- [What is required] Extract every line of the material that contains the word "Ривьера", copying each such line in full.

- [Dataset records]
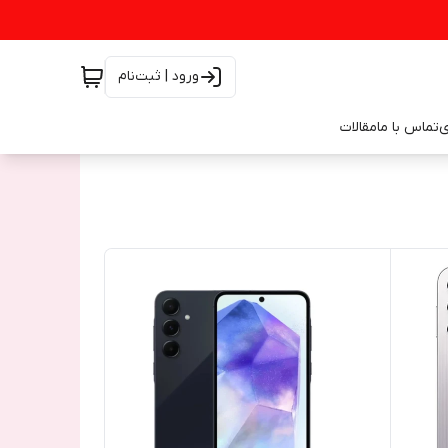
ورود | ثبت‌نام
ی
تماس با ما
مقالات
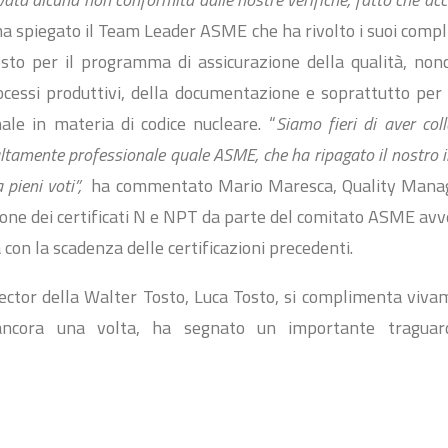
ha spiegato il Team Leader ASME che ha rivolto i suoi compl
sto per il programma di assicurazione della qualità, non
ocessi produttivi, della documentazione e soprattutto per
le in materia di codice nucleare. “
Siamo fieri di aver co
ltamente professionale quale ASME, che ha ripagato il nostro
 pieni voti”,
ha commentato Mario Maresca, Quality Manage
one dei certificati N e NPT da parte del comitato ASME avv
con la scadenza delle certificazioni precedenti.
ector della Walter Tosto, Luca Tosto, si complimenta viva
ancora una volta, ha segnato un importante traguard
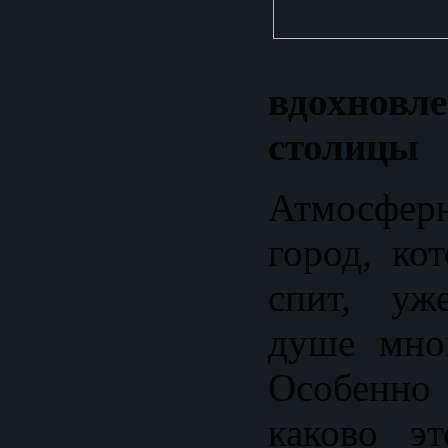
вдохнов
столицы
Атмосфер
город, ко
спит, уж
душе мно
Особенно 
каково э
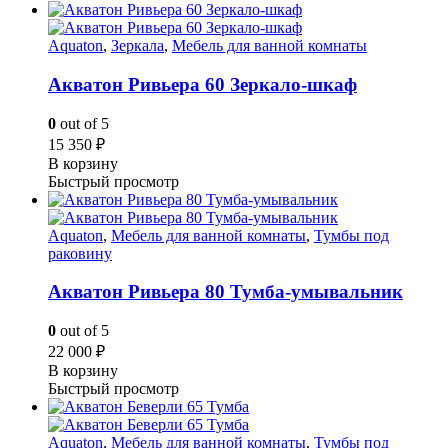
Aquaton
,
Зеркала
,
Мебель для ванной комнаты
Акватон Ривьера 60 Зеркало-шкаф
0
out of 5
15 350
₽
В корзину
Быстрый просмотр
Aquaton
,
Мебель для ванной комнаты
,
Тумбы под
раковину
Акватон Ривьера 80 Тумба-умывальник
0
out of 5
22 000
₽
В корзину
Быстрый просмотр
Aquaton
,
Мебель для ванной комнаты
,
Тумбы под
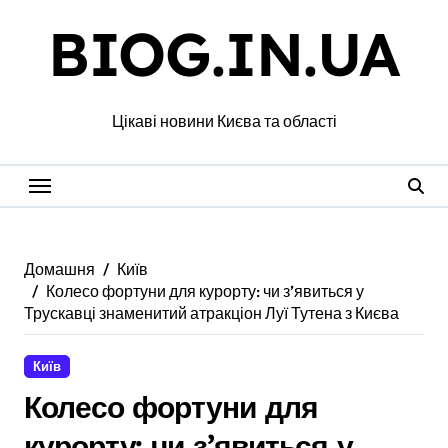
Перейти
BIOG.IN.UA
до
вмісту
Цікаві новини Києва та області
Домашня
Київ
Колесо фортуни для курорту: чи з’явиться у
Трускавці знаменитий атракціон Луї Тутена з Києва
Київ
Колесо фортуни для
курорту: чи з’явиться у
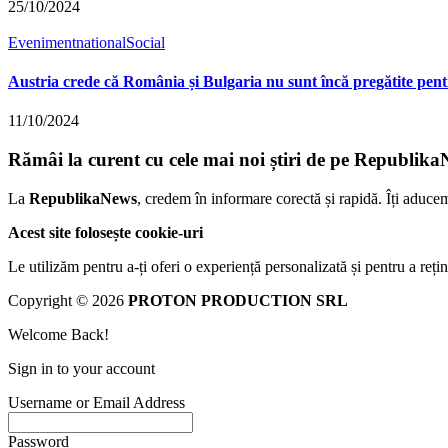
25/10/2024
Eveniment
national
Social
Austria crede că România și Bulgaria nu sunt încă pregătite pent
11/10/2024
Rămâi la curent cu cele mai noi știri de pe Republika
La
RepublikaNews
, credem în informare corectă și rapidă. Îți aduce
Acest site folosește cookie-uri
Le utilizăm pentru a-ți oferi o experiență personalizată și pentru a rețin
Copyright © 2026
PROTON PRODUCTION SRL
Welcome Back!
Sign in to your account
Username or Email Address
Password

- [Written solution]
Акватон Ривьера 60 Зеркало-шкаф
Акватон Ривьера 80 Тумба-умывальник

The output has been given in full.